Despite his pose of moderation, President Obama has maintained an obstructionist attitude throughout the debt ceiling crisis. By demanding higher taxes and engaging in class warfare rhetoric, the White House demonstrated that what it wanted was not a solution to the problem of how to raise the debt ceiling but to avoid one. Its apparent goal was to set off a chain of events that would recreate the government shutdown of 1995 with Obama playing President Clinton and House Speaker John Boehner in the role of Newt Gingrich.
Up until this point, the House Republican leadership has managed to avoid playing into Obama’s hands. They have continued to negotiate and to stick to their guns on taxes. But rather than merely stamp their feet, they proposed solutions and made it clear if anyone was going to endanger the country’s credit rating, it was the scaremongering president, not them. But if rebels within the GOP caucus reject Boehner’s current proposal, they will be doing exactly what Obama wants them to do.
Tea Partiers in the House are right to point out that Boehner’s deal isn’t perfect and will enable more spending while not cutting enough entitlements. But as much as an absolute refusal to raise the debt ceiling or countenance another dime of spending may play well in a Republican primary (as Michele Bachmann has been trying to demonstrate), Congress simply cannot allow the debt ceiling deadline to expire. If they do, then they are handing Obama a victory he didn’t earn and wouldn’t have won on his own.
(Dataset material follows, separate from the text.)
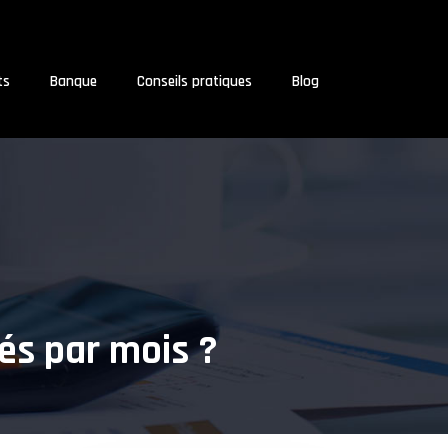
ts
Banque
Conseils pratiques
Blog
és par mois ?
A collapse of Boehner’s current plan would make it clear the Republican party is just not prepared to govern. Since the Democratic alternative proposed by Senator Harry Reid also eschews higher taxes, it’s time for Republicans to realize they have largely won the argument on the debt and to cash their winnings via Boehner’s proposal. If they don’t, the choices will all be bad for the GOP. Either Democrats and moderate Republicans will adopt an alternative debt plan (that conservatives will hate far more than Boehner’s) or there will be no solution at all, and the White House and the Democrats will be able to point to the failure of the GOP to back Boehner as the cause of the catastrophe.
Republicans simply must pass Boehner’s plan and then dare the Democrats to turn it down and shoulder the responsibility for what follows. If House rebels spike the Speaker’s initiative, it will mean Obama will get the government shutdown he wanted all along which will discredit the GOP and make his re-election that much easier.